I make more money working on the IQ3, but that’s a secret project, and requires security clearance for information. “I don’t do well with idle time, you know that. Now, tell me about my next patient. Why does it say police referral?”

“Oh, poor thing.” The tone of Cara’s voice dips low and grows hoarse, almost strained as she explains, “Do you remember three months ago? The cop who was shot?”

“No,” I answer, honestly.

“They didn’t give it much attention because it was around the time that girl’s body washed up on the shore, you remember? Oh, what’s her name? Her mother is one of our patients … Mitchell!” she shouts.

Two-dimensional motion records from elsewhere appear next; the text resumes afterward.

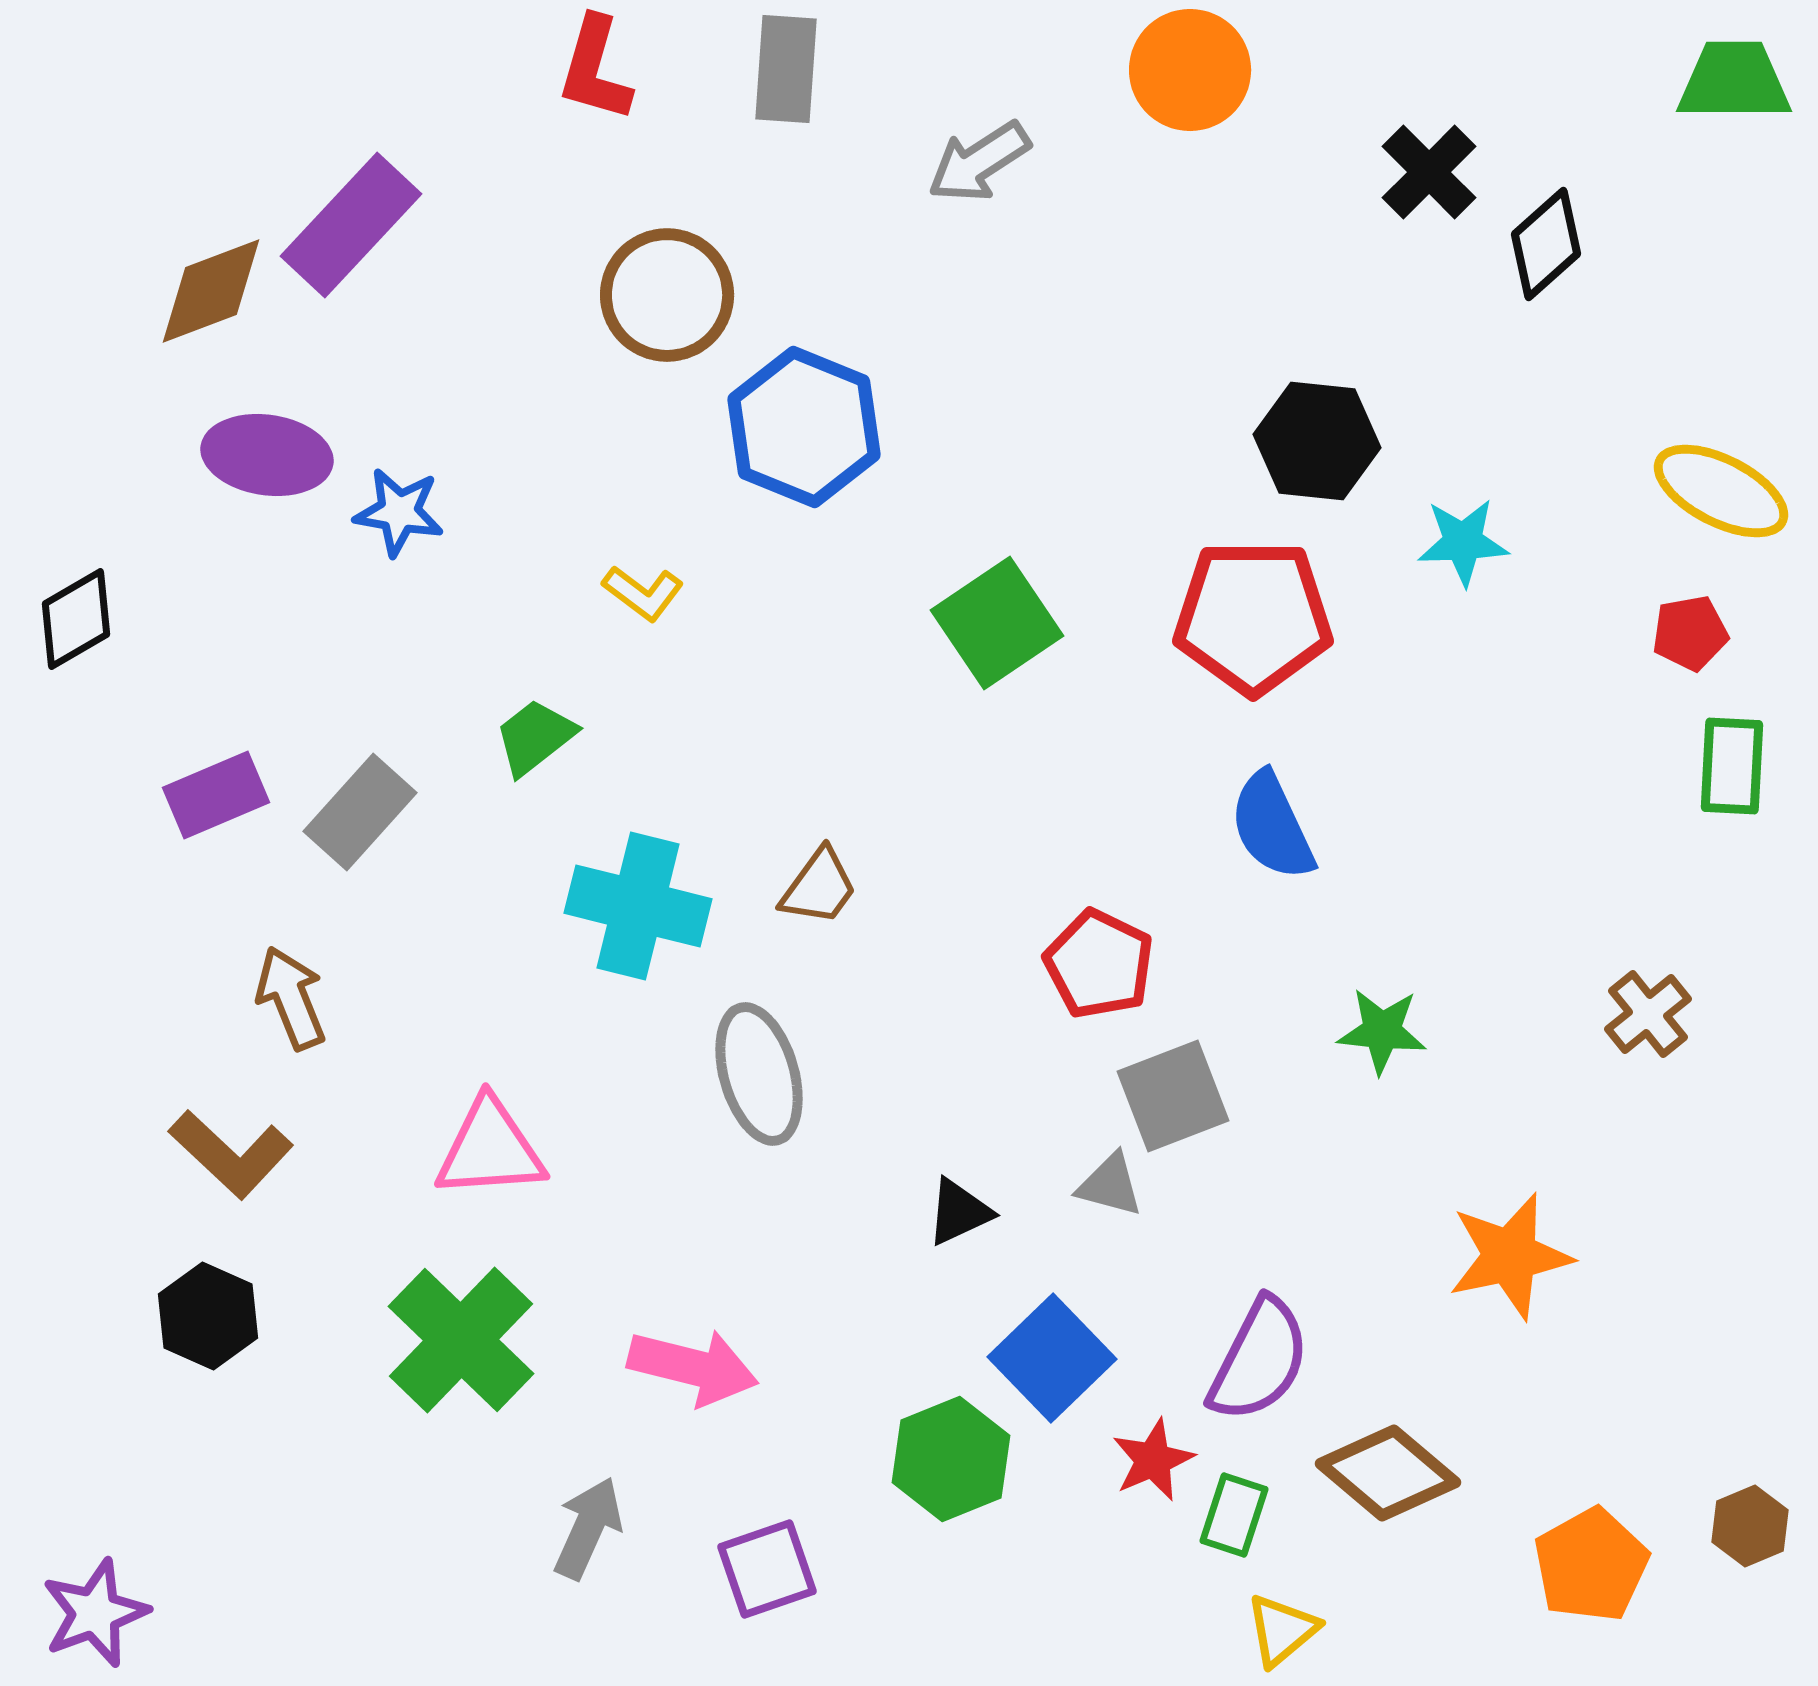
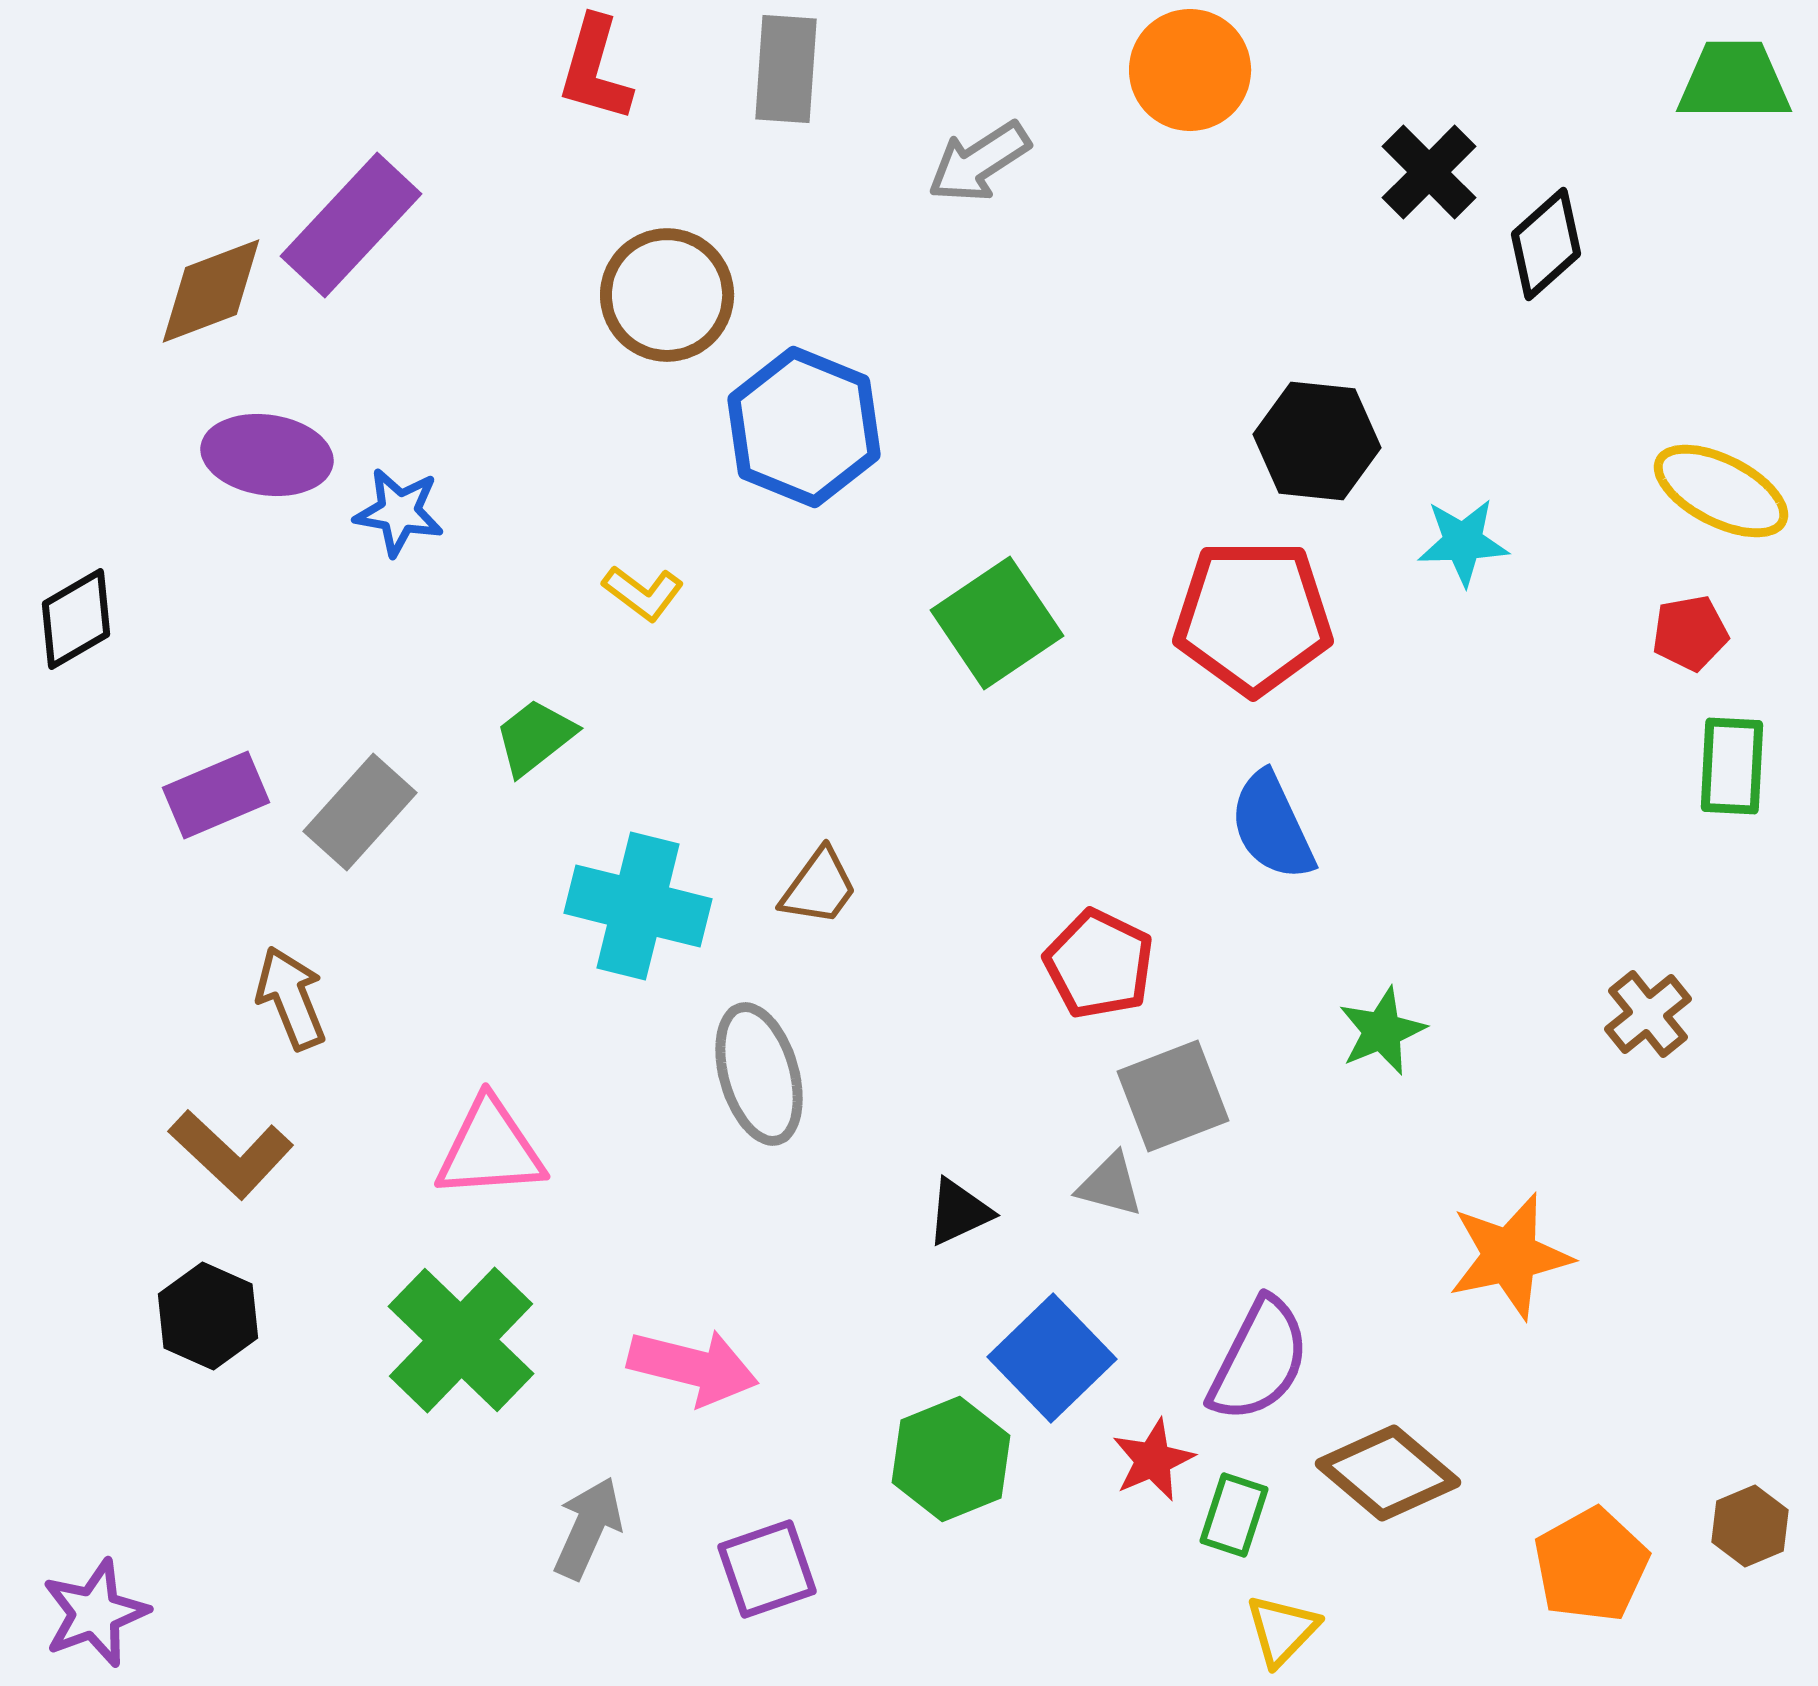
green star at (1382, 1031): rotated 28 degrees counterclockwise
yellow triangle at (1282, 1630): rotated 6 degrees counterclockwise
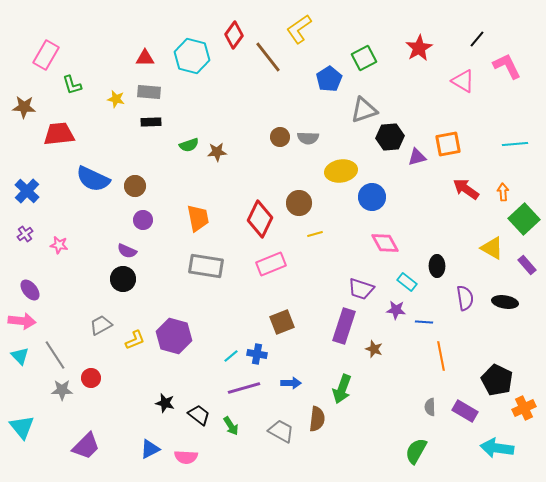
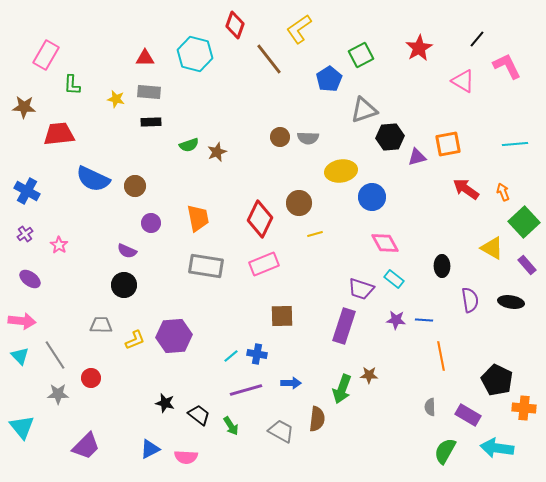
red diamond at (234, 35): moved 1 px right, 10 px up; rotated 16 degrees counterclockwise
cyan hexagon at (192, 56): moved 3 px right, 2 px up
brown line at (268, 57): moved 1 px right, 2 px down
green square at (364, 58): moved 3 px left, 3 px up
green L-shape at (72, 85): rotated 20 degrees clockwise
brown star at (217, 152): rotated 18 degrees counterclockwise
blue cross at (27, 191): rotated 15 degrees counterclockwise
orange arrow at (503, 192): rotated 18 degrees counterclockwise
green square at (524, 219): moved 3 px down
purple circle at (143, 220): moved 8 px right, 3 px down
pink star at (59, 245): rotated 24 degrees clockwise
pink rectangle at (271, 264): moved 7 px left
black ellipse at (437, 266): moved 5 px right
black circle at (123, 279): moved 1 px right, 6 px down
cyan rectangle at (407, 282): moved 13 px left, 3 px up
purple ellipse at (30, 290): moved 11 px up; rotated 15 degrees counterclockwise
purple semicircle at (465, 298): moved 5 px right, 2 px down
black ellipse at (505, 302): moved 6 px right
purple star at (396, 310): moved 10 px down
brown square at (282, 322): moved 6 px up; rotated 20 degrees clockwise
blue line at (424, 322): moved 2 px up
gray trapezoid at (101, 325): rotated 30 degrees clockwise
purple hexagon at (174, 336): rotated 20 degrees counterclockwise
brown star at (374, 349): moved 5 px left, 26 px down; rotated 18 degrees counterclockwise
purple line at (244, 388): moved 2 px right, 2 px down
gray star at (62, 390): moved 4 px left, 4 px down
orange cross at (524, 408): rotated 30 degrees clockwise
purple rectangle at (465, 411): moved 3 px right, 4 px down
green semicircle at (416, 451): moved 29 px right
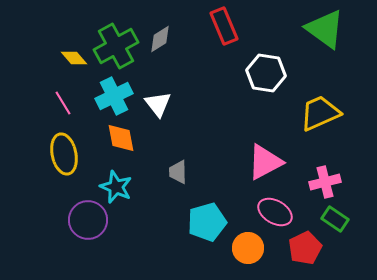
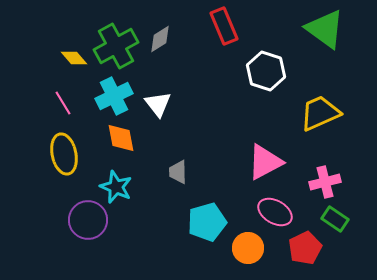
white hexagon: moved 2 px up; rotated 9 degrees clockwise
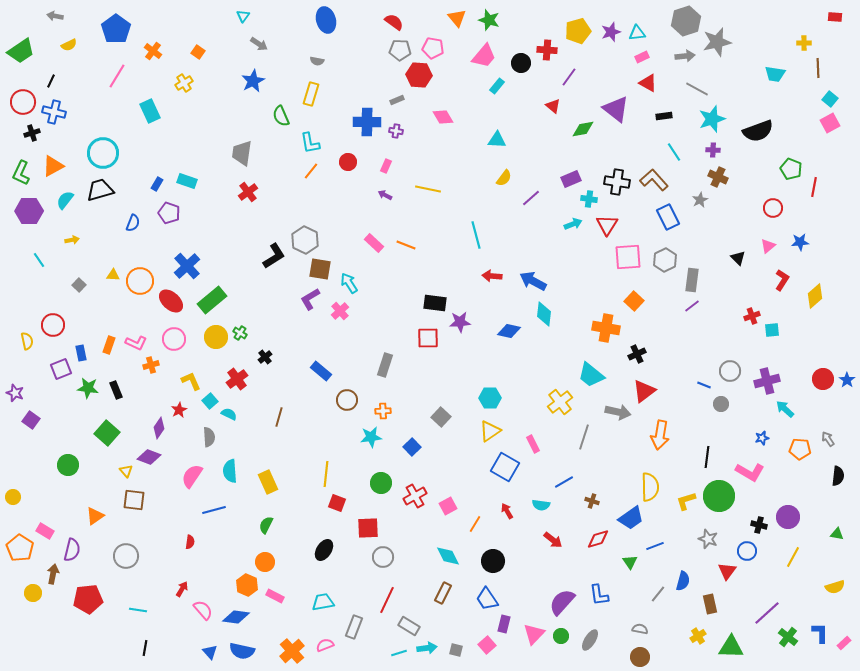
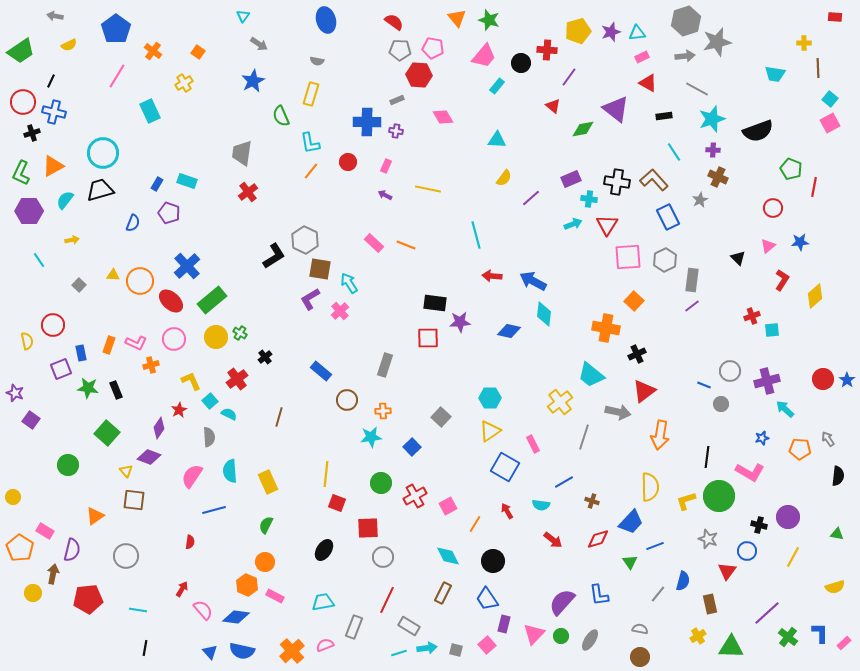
blue trapezoid at (631, 518): moved 4 px down; rotated 12 degrees counterclockwise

Ah. Yes. Test Subject number forty-seven. That one is almost done too. She’s checked off as a revenge-seeker, and will no doubt produce a body. So far, with over fifty bullets delivered, the death rate of the study is just over fifteen percent. Due to the early assessment and what I refer to as “open tests”, this preliminary number is not statistically relevant. Albeit it’s nature, I find the otherwise useless calculation telling and allows me to accommodate my schedule accordingly. Of the ten people sitting on a bullet, at least one of them will act. The question at this point is when.

“So sad … Anyway, Ms. Devero was pregnant before being shot.” The woman who knows everything about everyone, but doesn’t have friends, goes on to explain a variety of different things about those occurrences until someone chimes in on the other line. “Got to go, Doc.”

“When she arrives, please bring her in.”

“Yes, sir.”

As soon as the call ends, I run a search on Eleanor Devero. Immediately, the headlines from three months ago fill my screen. The one titled “Unborn Baby Murdered on the Streets of New York” catches my attention because a murder conviction can’t be achieved on an unborn person in the city. At least not yet.

After ten minutes, I know enough about her to be intrigued by my new patient. Despite having ten nearly solved, or solved cases, I had considered taking a break until the media died down a bit.